Subscription Required. Please recommend JoVE to your librarian.

Representative Results

Описанный здесь анализ мКОЕ увеличивает объем информации, которую можно получить из одной чашки Петри, по крайней мере, в 96 раз. На рисунке 5 показано сравнение двух методов доставки лекарственного средства для перепрофилированного использования саквинавира (SQV)31,32 в качестве препарата, направленного на хозяина для лечения туберкулеза. В этом анализе были использованы четыре различных штамма Mycobacterium tuberculosis для инфицирования первичных макрофагов человека. М. туберкулёз Лабораторный штамм H37Rv и три клинических штамма, выделенных от пациентов с активной формой туберкулеза доктором Рикардо Жоржи из Португальского национального института здравоохранения (INSA): лекарственно-чувствительный штамм (код INSA 33427), штамм с множественной лекарственной устойчивостью (код INSA 34192) и штамм с широкой лекарственной устойчивостью (XDR) (код INSA 163761). Каждая инфекция, вызванная каждым штаммом, была дополнительно размножена в восьми различных условиях лечения, сравнивая три различные концентрации свободных лекарств или липосомных препаратов с соответствующими контрольными группами, не получавшими лечения. Наконец, каждое состояние было проанализировано в четыре разных момента времени после заражения. Для количественной оценки внутриклеточного роста бактерий общее количество лизатов, извлеченных из каждого момента времени, составило 32. За этим последовало три последовательных разведения каждого лизата, увеличив количество до 128 образцов. Умноженные на четырехкратные проанализированные результаты в 512 выборках. Поскольку эксперимент был повторен с использованием макрофагов как минимум от трех разных доноров крови, общее количество анализируемых образцов увеличилось до 1536. Используя описанный здесь метод мКОЕ, в этом эксперименте было получено только 16 квадратных чашек Петри против 1536, которые потребовались бы при использовании стандартного протокола КОЕ. Как показано на рисунке 5, результаты, полученные с помощью этого метода, могут продемонстрировать статистически значимые различия между методами лечения.

Figure 5
Рисунок 5. Метод мКОЕ позволяет получать большие объемы данных с небольшого количества агаровых пластин. В этой серии экспериментов проверялась эффективность препарата саквинавир (SQV) для индуцирования внутриклеточного уничтожения лабораторных и клинических штаммов M.tb в макрофагах человека. SQV вводили культурам макрофагов в свободной форме или загружали в липосомы (LipSQV). Обработка проводилась в трех различных концентрациях: 50, 20 и 10 мкг/мл. Макрофаги инфицировали различными штаммами M.tb в течение 3 ч, а затем обрабатывали выбранными концентрациями LipSQV и свободного SQV. В качестве контроля использовали липосомы без препарата (LipUnloaded) и ДМСО. Для оценки внутриклеточной выживаемости бактерий в дискретные моменты времени лизировали макрофаги, а серийные разведения бактериальной суспензии наносили на агаровые пластины 7H10. Единицы мКОЕ подсчитывали через 2-3 недели. Линии показывают среднее количество мКОЕ на образец, по крайней мере, в 3 независимых экспериментах. Столбцы представляют собой среднее процентное соотношение мКОЕ, рассчитанное по отношению к соответствующим контрольным группам на 7-й день после заражения. Символы обозначают каждый эксперимент с макрофагами от разных доноров. Столбцы погрешности представляют собой стандартную ошибку среднего значения. Множественные групповые сравнения проводились с использованием одностороннего ANOVA с последующим post-hoc тестом Holm-Sidak. * p ≤0,05, ** p ≤0,01, *** p ≤0,001. Эта цифра была изменена с33. Пожалуйста, нажмите здесь, чтобы увидеть увеличенную версию этого рисунка.
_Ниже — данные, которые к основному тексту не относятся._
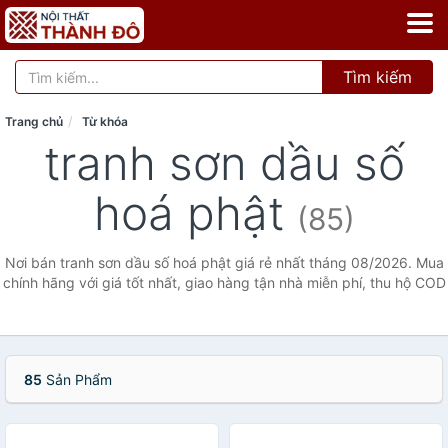
Tìm kiếm
Trang chủ
Từ khóa
tranh sơn dầu số
hoá phật
(85)
Nơi bán tranh sơn dầu số hoá phật giá rẻ nhất tháng 08/2026. Mua
chính hãng với giá tốt nhất, giao hàng tận nhà miễn phí, thu hộ COD
85
Sản Phẩm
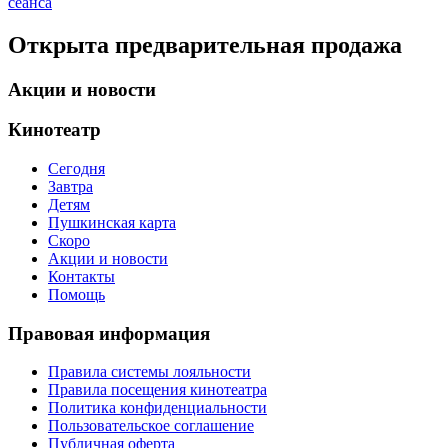
сеанса
Открыта предварительная продажа
Акции и новости
Кинотеатр
Сегодня
Завтра
Детям
Пушкинская карта
Скоро
Акции и новости
Контакты
Помощь
Правовая информация
Правила системы лояльности
Правила посещения кинотеатра
Политика конфиденциальности
Пользовательское соглашение
Публичная оферта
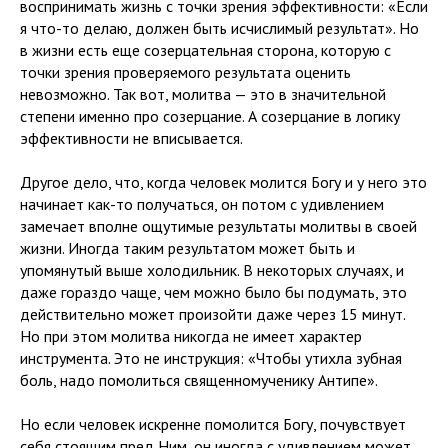
воспринимать жизнь с точки зрения эффективности: «Если
я что-то делаю, должен быть исчислимый результат». Но
в жизни есть еще созерцательная сторона, которую с
точки зрения проверяемого результата оценить
невозможно. Так вот, молитва — это в значительной
степени именно про созерцание. А созерцание в логику
эффективности не вписывается.
Другое дело, что, когда человек молится Богу и у него это
начинает как-то получаться, он потом с удивлением
замечает вполне ощутимые результаты молитвы в своей
жизни. Иногда таким результатом может быть и
упомянутый выше холодильник. В некоторых случаях, и
даже гораздо чаще, чем можно было бы подумать, это
действительно может произойти даже через 15 минут.
Но при этом молитва никогда не имеет характер
инструмента. Это не инструкция: «Чтобы утихла зубная
боль, надо помолиться священномученику Антипе».
Но если человек искренне помолится Богу, почувствует
себя стоящим пред Ним, он иногда с удивлением может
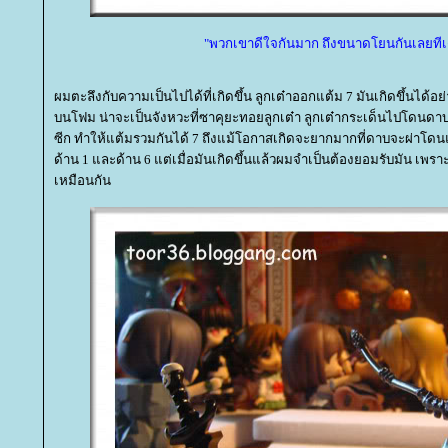
"พวกเขาดีใจกันมาก ถึงขนาดโยนกันเลยทีเ
ผมตะลึงกับความเป็นไปได้ที่เกิดขึ้น ลูกเต๋าออกแต้ม 7 มันเกิดขึ้นได้อย่
บนโฟม น่าจะเป็นจังหวะที่ซาคุยะทอยลูกเต๋า ลูกเต๋ากระเด็นไปโดนดาบ
ซีก ทำให้แต้มรวมกันได้ 7 ถึงแม้โอกาสเกิดจะยากมากที่ดาบจะผ่าโดนแ
ด้าน 1 และด้าน 6 แต่เมื่อมันเกิดขึ้นแล้วผมจำเป็นต้องยอมรับมัน เพราะ
เหมือนกัน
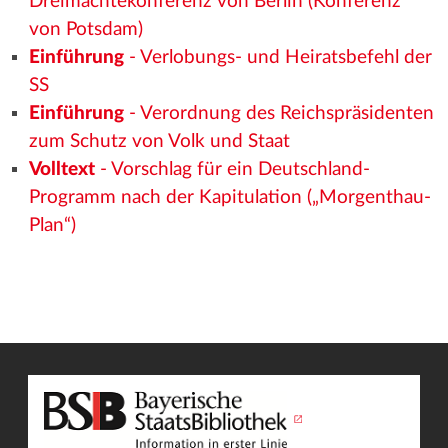
Dreimächtekonferenz von Berlin (Konferenz
von Potsdam)
Einführung
- Verlobungs- und Heiratsbefehl der
SS
Einführung
- Verordnung des Reichspräsidenten
zum Schutz von Volk und Staat
Volltext
- Vorschlag für ein Deutschland-
Programm nach der Kapitulation („Morgenthau-
Plan“)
Subscription Required. Please recommend JoVE to your librarian.

Discussion

Туберкулез является серьезной проблемой общественного здравоохранения, приобретающей все большее значение, особенно в странах с низким и средним уровнем дохода. Перебои в работе медицинских учреждений по диагностике и лечению туберкулеза во время пандемии COVID-19 оказали негативное влияние на заболеваемость новыми случаями1. Кроме того, для борьбы с этой эпидемией необходимо срочно бороться с мультилекарственными штаммами и штаммами М.тб с широкой лекарственной устойчивостью, а также с сочетанной инфекцией М.тб и ВИЧ 1,34. Новые вакцины, заменяющие или улучшающие БЦЖ, в настоящее время проходят клинические испытания, и новые кандидаты могут появиться на рынке вближайшие годы. Разработка новых вакцин-кандидатов против туберкулеза основывается на доклинических исследованиях с использованием различных моделей на животных. Определение эффективности вакцины на животных моделях требует количественного определения бактериальной нагрузки в инфицированных органах, чтобы продемонстрировать защитный эффект вакцины 5,36. В настоящее время существуют прямые и косвенные методы количественной оценки бактериальной нагрузки у инфицированных мышей и нечеловекообразных приматов. К прямым методам относятся гистологические препараты и бактериальное окрашивание с использованием флуоресцентного аурамина-о и Ziehl-Neelsen37, количественное определение микобактериальной нагрузки в образцах на основе RT-qPCR38 и другие.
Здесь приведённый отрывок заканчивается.